Task description -> Every line with the string "他に分類されないもの" must be copied from the entries below.

[Collected data]
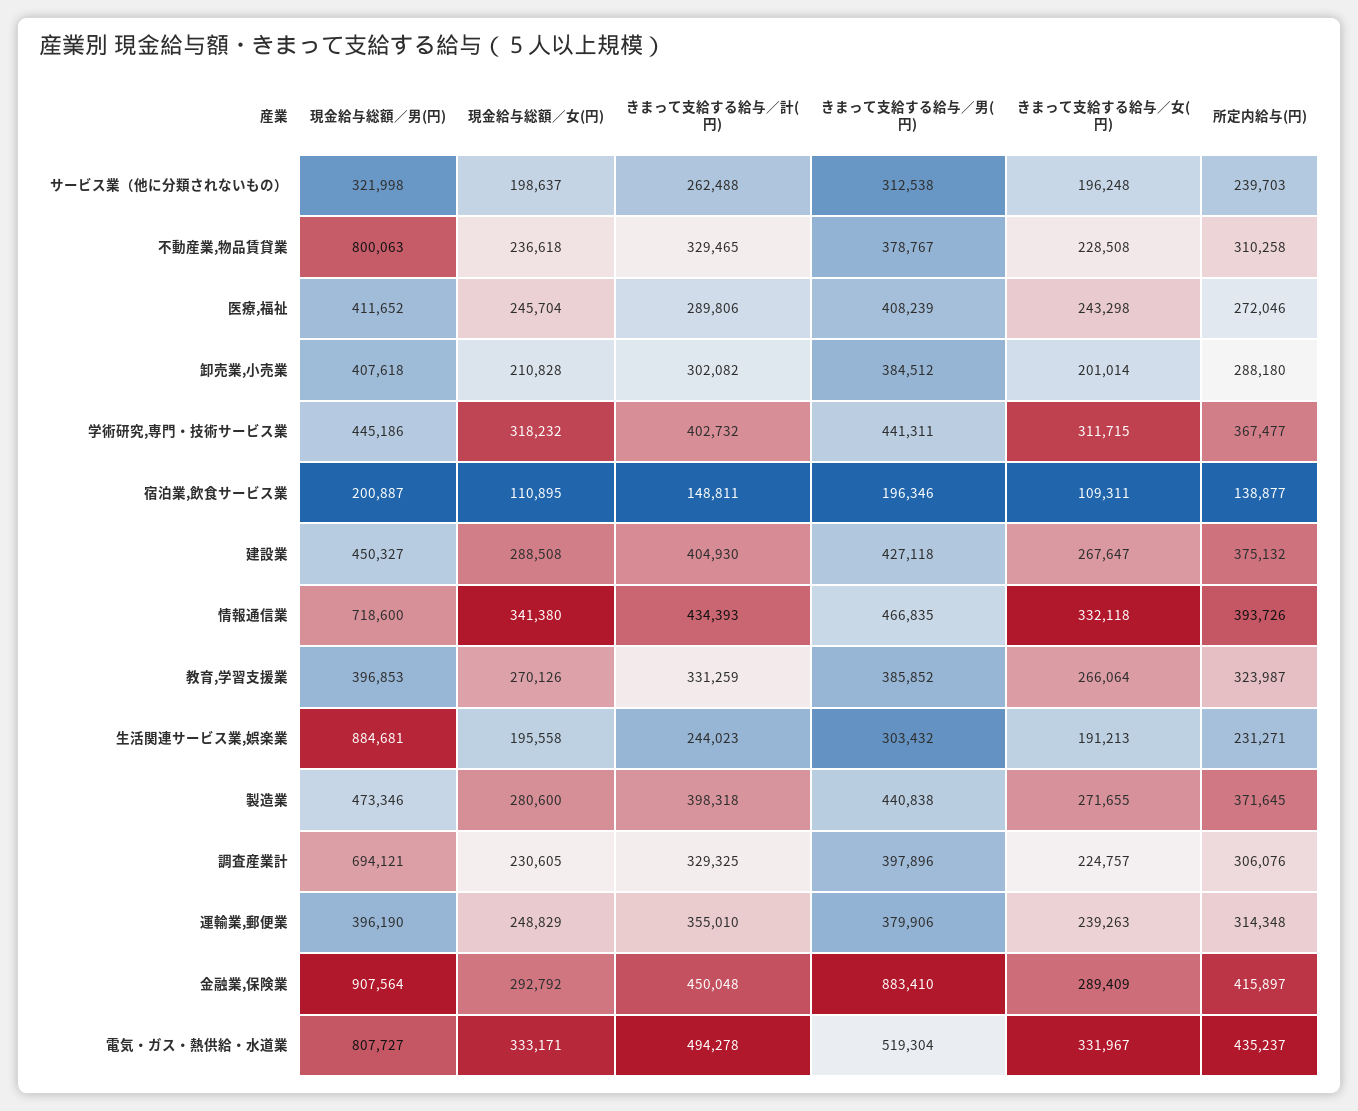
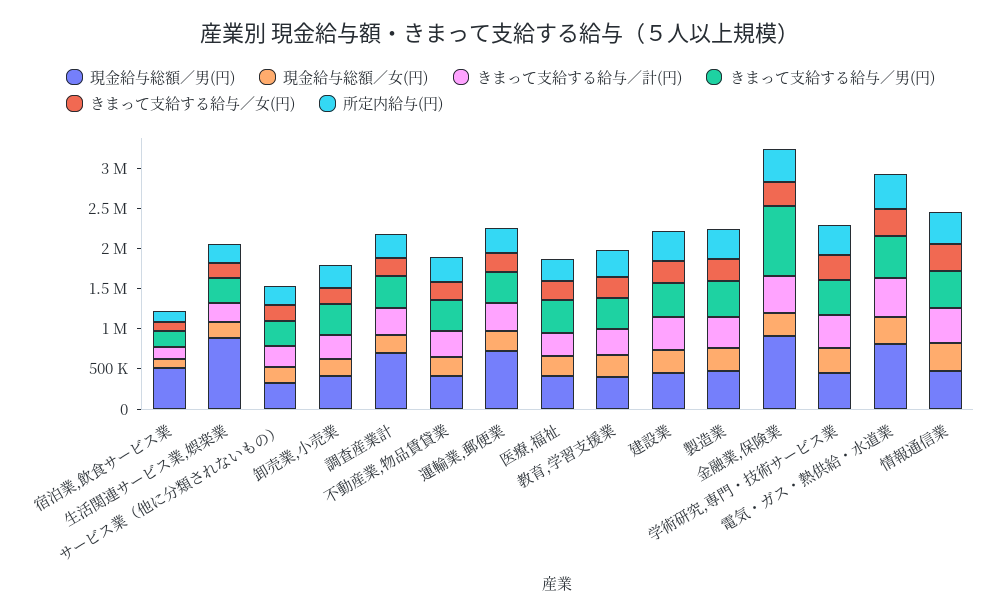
  {
    "現金給与総額／男(円)": {
      "サービス業（他に分類されないもの）": 321998,
-     "不動産業,物品賃貸業": 800063,
+     "不動産業,物品賃貸業": 400000,
      "医療,福祉": 411652,
      "卸売業,小売業": 407618,
      "学術研究,専門・技術サービス業": 445186,
-     "宿泊業,飲食サービス業": 200887,
+     "宿泊業,飲食サービス業": 500000,
      "建設業": 450327,
-     "情報通信業": 718600,
+     "情報通信業": 500000,
      "教育,学習支援業": 396853,
      "生活関連サービス業,娯楽業": 884681,
      "製造業": 473346,
      "調査産業計": 694121,
-     "運輸業,郵便業": 396190,
+     "運輸業,郵便業": 700000,
      "金融業,保険業": 907564,
      "電気・ガス・熱供給・水道業": 807727
    },
    "現金給与総額／女(円)": {
      "サービス業（他に分類されないもの）": 198637,
      "不動産業,物品賃貸業": 236618,
      "医療,福祉": 245704,
      "卸売業,小売業": 210828,
      "学術研究,専門・技術サービス業": 318232,
      "宿泊業,飲食サービス業": 110895,
      "建設業": 288508,
      "情報通信業": 341380,
      "教育,学習支援業": 270126,
      "生活関連サービス業,娯楽業": 195558,
      "製造業": 280600,
      "調査産業計": 230605,
      "運輸業,郵便業": 248829,
      "金融業,保険業": 292792,
      "電気・ガス・熱供給・水道業": 333171
    },
    "きまって支給する給与／計(円)": {
      "サービス業（他に分類されないもの）": 262488,
      "不動産業,物品賃貸業": 329465,
      "医療,福祉": 289806,
      "卸売業,小売業": 302082,
      "学術研究,専門・技術サービス業": 402732,
      "宿泊業,飲食サービス業": 148811,
      "建設業": 404930,
      "情報通信業": 434393,
      "教育,学習支援業": 331259,
      "生活関連サービス業,娯楽業": 244023,
      "製造業": 398318,
      "調査産業計": 329325,
      "運輸業,郵便業": 355010,
      "金融業,保険業": 450048,
      "電気・ガス・熱供給・水道業": 494278
    },
    "きまって支給する給与／男(円)": {
      "サービス業（他に分類されないもの）": 312538,
      "不動産業,物品賃貸業": 378767,
      "医療,福祉": 408239,
      "卸売業,小売業": 384512,
      "学術研究,専門・技術サービス業": 441311,
      "宿泊業,飲食サービス業": 196346,
      "建設業": 427118,
      "情報通信業": 466835,
      "教育,学習支援業": 385852,
      "生活関連サービス業,娯楽業": 303432,
      "製造業": 440838,
      "調査産業計": 397896,
      "運輸業,郵便業": 379906,
      "金融業,保険業": 883410,
      "電気・ガス・熱供給・水道業": 519304
    },
    "きまって支給する給与／女(円)": {
      "サービス業（他に分類されないもの）": 196248,
      "不動産業,物品賃貸業": 228508,
      "医療,福祉": 243298,
      "卸売業,小売業": 201014,
      "学術研究,専門・技術サービス業": 311715,
      "宿泊業,飲食サービス業": 109311,
      "建設業": 267647,
      "情報通信業": 332118,
      "教育,学習支援業": 266064,
      "生活関連サービス業,娯楽業": 191213,
      "製造業": 271655,
      "調査産業計": 224757,
      "運輸業,郵便業": 239263,
      "金融業,保険業": 289409,
      "電気・ガス・熱供給・水道業": 331967
    },
    "所定内給与(円)": {
      "サービス業（他に分類されないもの）": 239703,
      "不動産業,物品賃貸業": 310258,
      "医療,福祉": 272046,
      "卸売業,小売業": 288180,
      "学術研究,専門・技術サービス業": 367477,
      "宿泊業,飲食サービス業": 138877,
      "建設業": 375132,
      "情報通信業": 393726,
      "教育,学習支援業": 323987,
      "生活関連サービス業,娯楽業": 231271,
      "製造業": 371645,
      "調査産業計": 306076,
      "運輸業,郵便業": 314348,
      "金融業,保険業": 415897,
      "電気・ガス・熱供給・水道業": 435237
    }
  }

Written response ->
      "サービス業（他に分類されないもの）": 321998,
      "サービス業（他に分類されないもの）": 198637,
      "サービス業（他に分類されないもの）": 262488,
      "サービス業（他に分類されないもの）": 312538,
      "サービス業（他に分類されないもの）": 196248,
      "サービス業（他に分類されないもの）": 239703,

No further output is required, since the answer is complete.